Vivimos en la era de la distracción imperecedera. No porque falte tiempo, algo de lo que todo el mundo se queja y siempre sin razón, sino porque nos aterra el silencio en nuestras mentes y cada segundo es un vacío del intelecto que hay que rellenar a toda prisa y a toda costa. Lo hacemos con pantallas, con ruido, con movimiento. Por esa razón miramos sin ver, escuchamos sin oír, nos entretenemos sin estar realmente aburridos.
Nos dijeron que el progreso aporta libertad, pero en realidad nos ha convertido en meros prisioneros del entretenimiento. De las actividades a cualquier costo. A las reuniones con amigos y conocidos o con quien sea. Lo hacemos así porque no sabemos estar solos. No sabemos qué hacer con el tiempo cuando no está pautado por una agenda o por el flujo incesante de las redes. No sabemos estar con los demás sin un móvil entre las manos. Y el mundo, de súbito, se ha configurado para que la vida pase velozmente y enseguida. Tan es así, que nos hemos acostumbrado a la velocidad, a la cascada de imágenes, a la sucesión de estímulos que no dejan espacio para la pausa ni para la pregunta. Y sin embargo, la inquietud sigue ahí. La saturación no apaga el vacío; solo lo maquilla. Por eso, todo está diseñado para que sigamos moviéndonos: el deporte como evasión (y lucimiento personal ente los demás), el trabajo como distracción en espera de que llegue el momento de ocio, los viajes como fuga bajo la excusa de aprender otras culturas (se aprende mucho en un viaje de una semana, ¿verdad?). Nada de todo eso se soporta desde una visión ontológica de nuestra existencia. La filosofía hace tiempo que es una cuestión museística. Hay que hacer, hay que moverse, hay que mirar hacia afuera. Nunca hacia adentro. Llenamos el día de ocupaciones, de metas pequeñas, de consumos sin trascendencia, porque detenerse a pensar asusta. Pensar lleva a cuestionar. Cuestionar lleva a sentir el peso de la existencia. Y preguntarse por el sentido de la vida, incomoda. Exige esfuerzo. Exige aprender, leer, buscar respuestas y no encontrarlas, y reiniciar la búsqueda.
Y, sin embargo, la pregunta sigue ahí. ¿Para qué todo esto? ¿Por qué, si tan entretenidos estamos, este cansancio de fondo, este hartazgo de lo inmediato, este desasosiego que no se calma por más contenido, más experiencias, más novedades que experimentemos? Las dolencias de moda son la depresión, la angustia, el estrés, la ansiedad, la sensación de fracaso, la envidia insubsanable, la búsqueda de ídolos, la destrucción del pasado donde una vez todo tuvo mucho más sentido. ¿Cuándo nos daremos cuenta de que la vida jamás fue solamente un tránsito entre pantallas o un tiempo entre viajes a lugares exóticos o el eterno retorno que son los espectáculos deportivos que mueven a masas (donde todo es siempre lo mismo, pero es siempre nuevo)?

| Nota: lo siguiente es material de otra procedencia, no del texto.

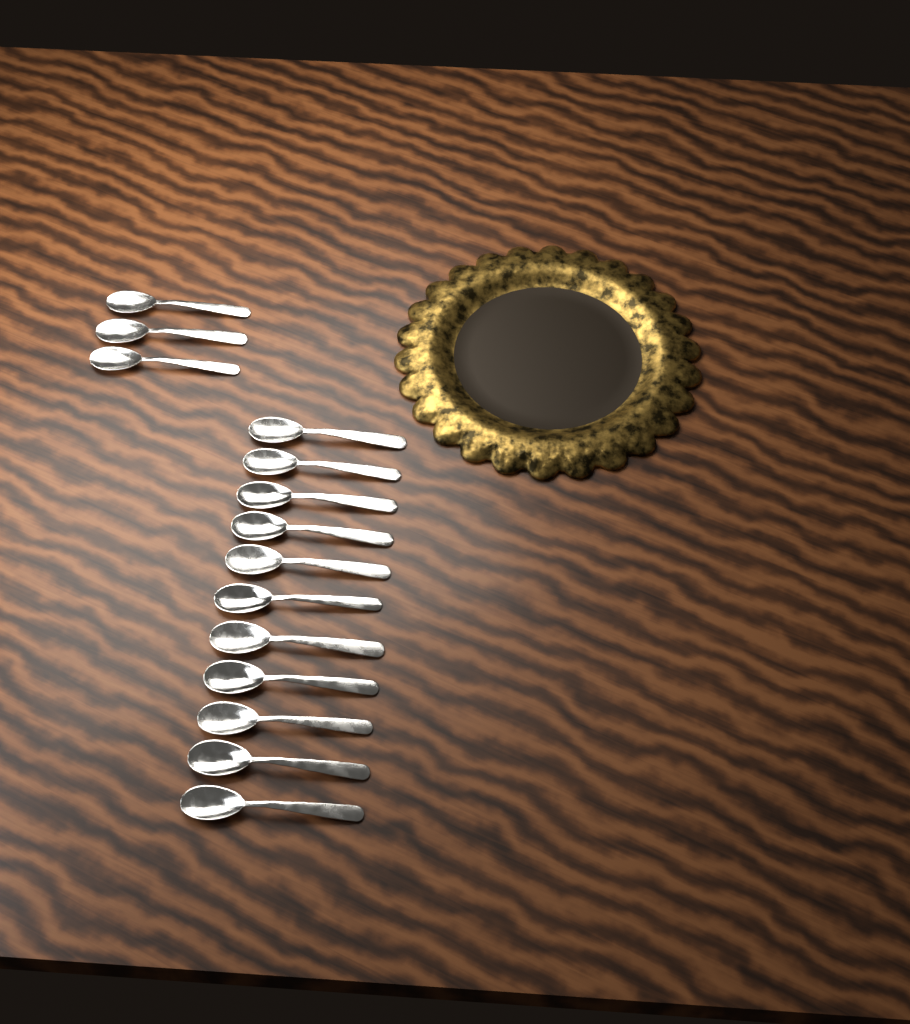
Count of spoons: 14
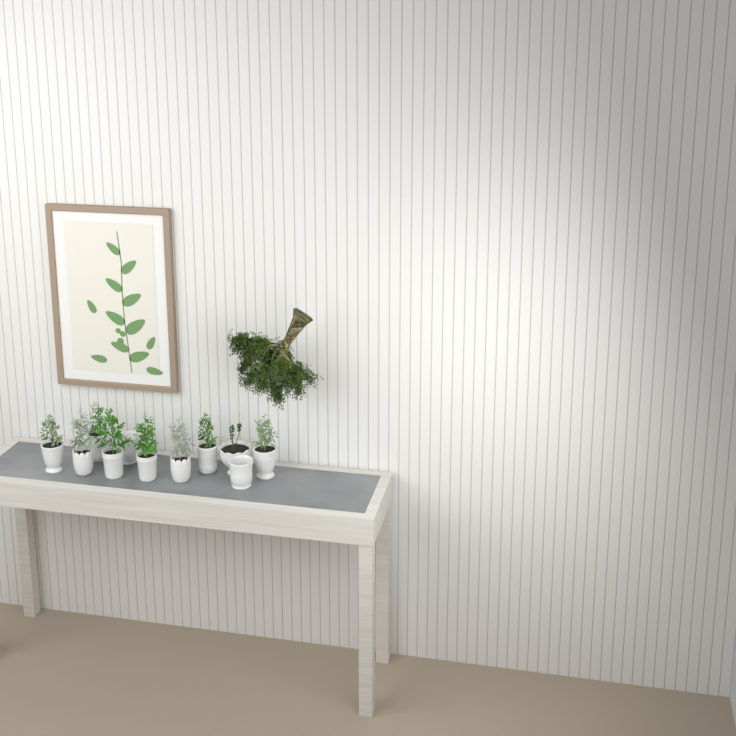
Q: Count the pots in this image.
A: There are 11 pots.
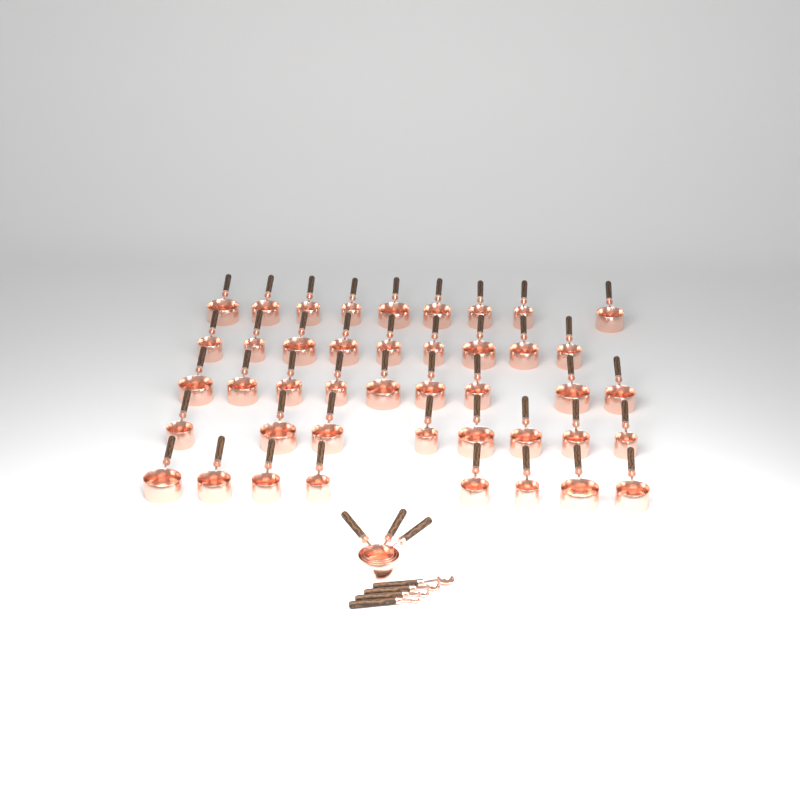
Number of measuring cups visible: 46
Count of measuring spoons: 4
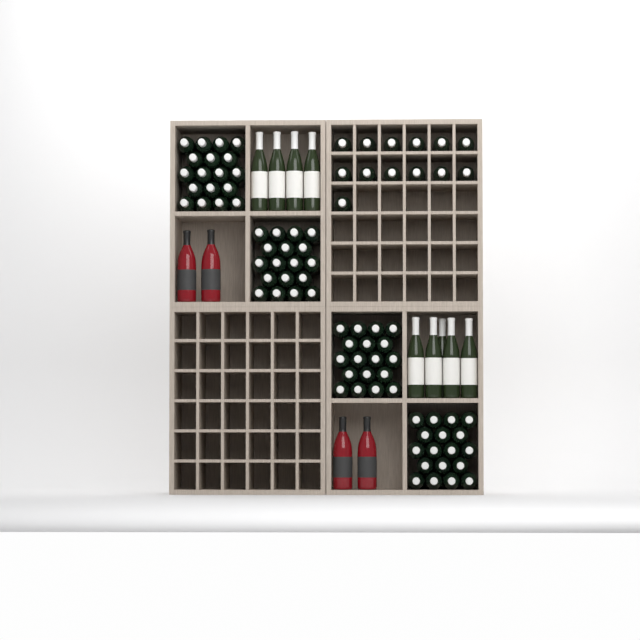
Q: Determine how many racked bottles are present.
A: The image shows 13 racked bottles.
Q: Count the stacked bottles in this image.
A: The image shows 72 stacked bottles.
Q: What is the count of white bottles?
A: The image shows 9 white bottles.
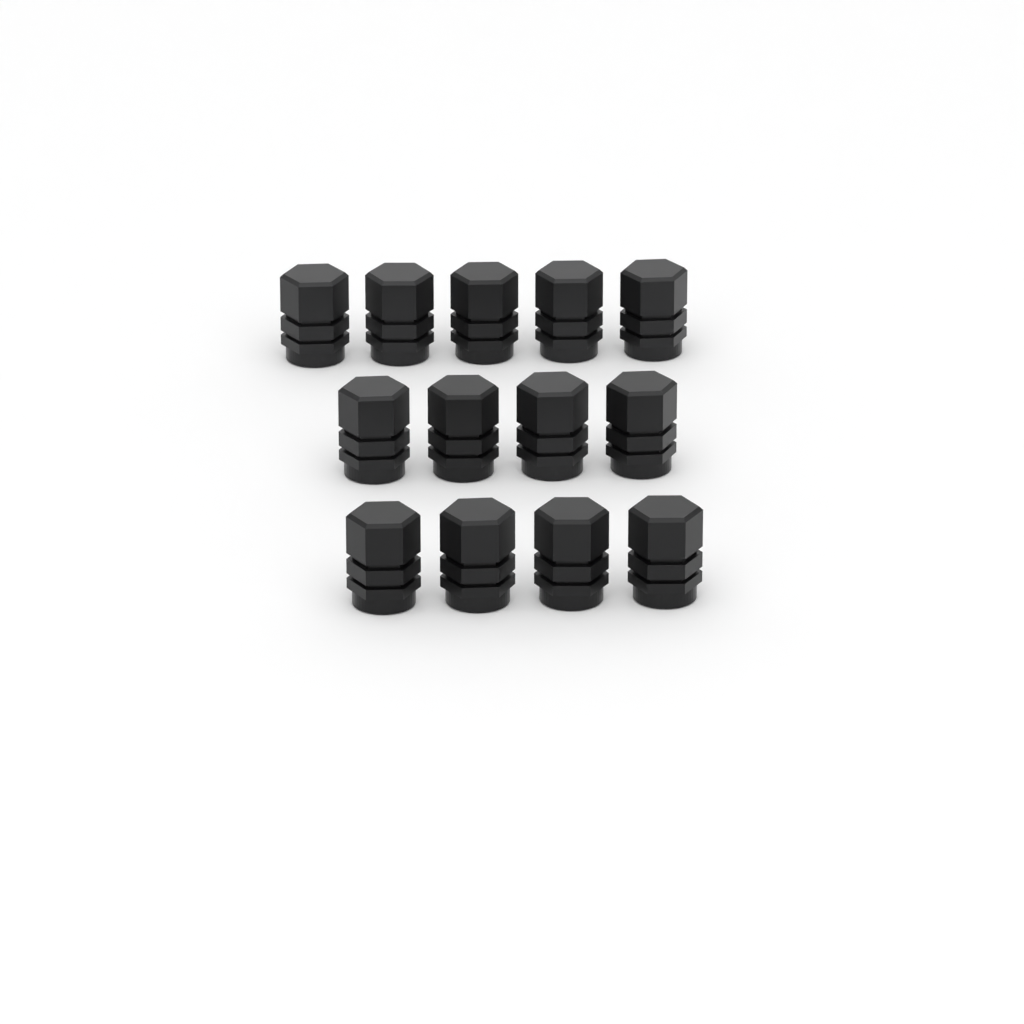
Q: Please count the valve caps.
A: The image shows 13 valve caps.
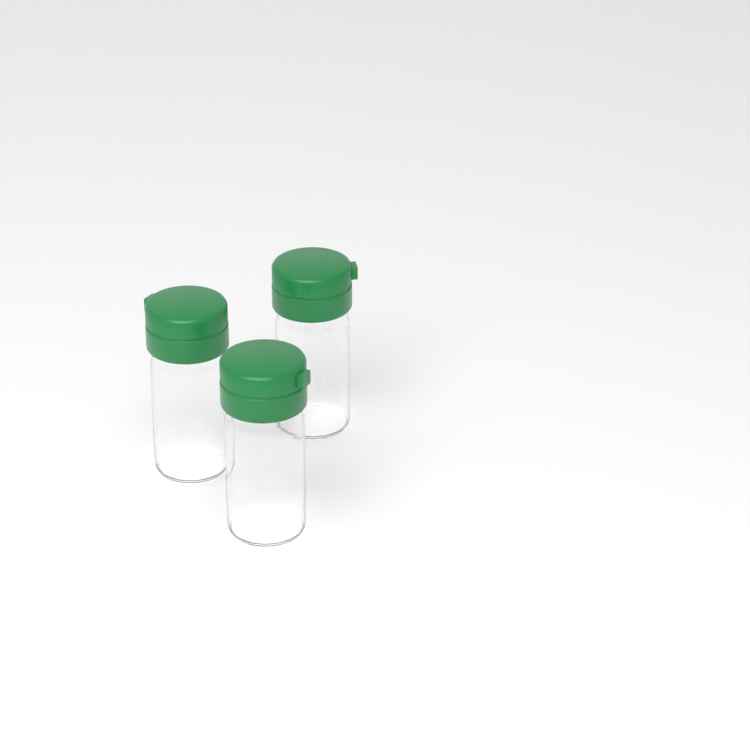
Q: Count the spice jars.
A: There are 3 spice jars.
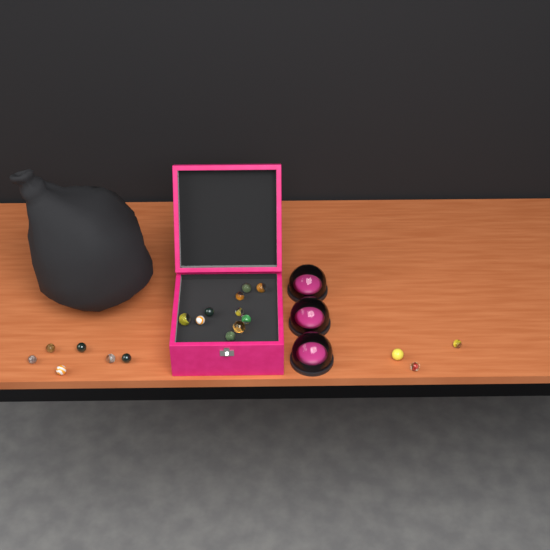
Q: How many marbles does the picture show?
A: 19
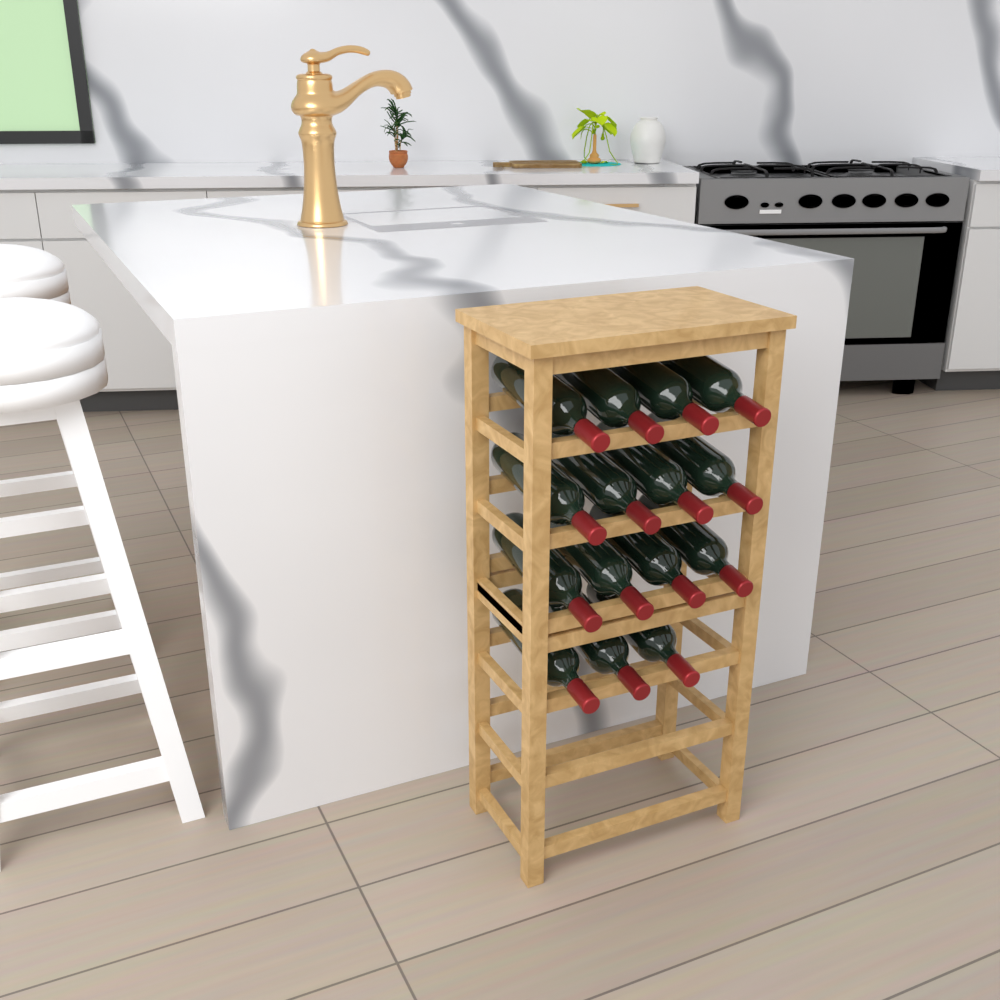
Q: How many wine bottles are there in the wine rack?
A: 15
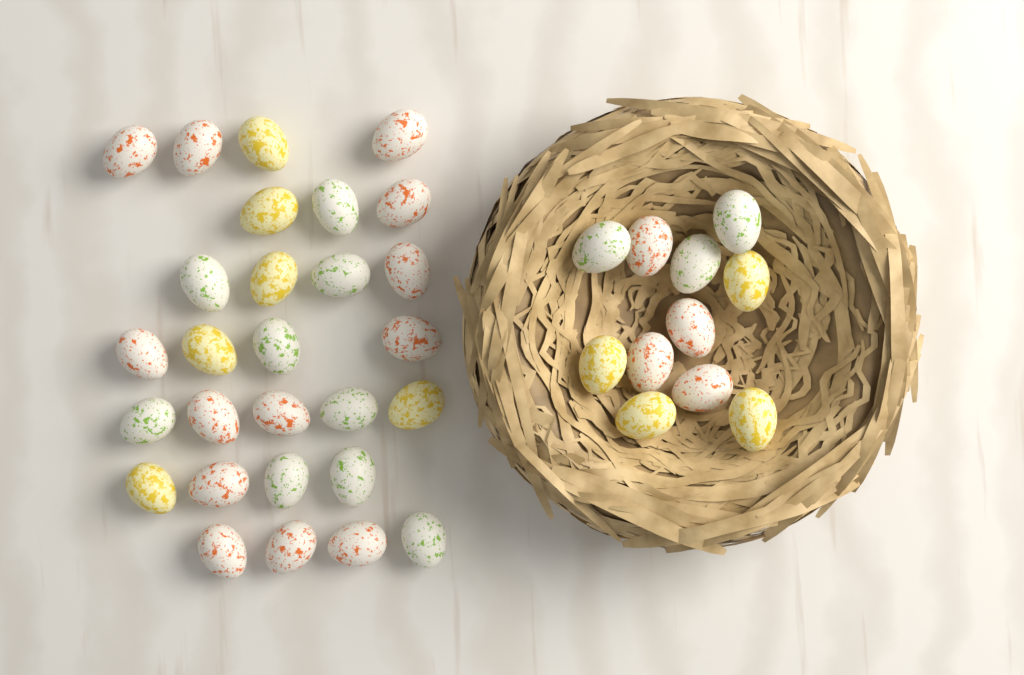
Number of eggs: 39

No basta con entretenerse para vivir. Porque lo que nos falta no es diversión, sino sentido. Lo que nos pesa no es la rutina, sino la ausencia de propósito. Estoy convencido de que la verdadera revolución es detenerse, apagar el ruido, mirar el mundo sin filtros, atreverse a hacerse la pregunta esencial sin miedo a la respuesta. Porque, aunque lo disimulemos con distracciones, con tecnología, con urgencias prefabricadas, todos, tarde o temprano, terminamos frente al mismo espejo. Y más vale llegar ahí con la valentía de haber pensado, en lugar de con la fatiga de haber huido.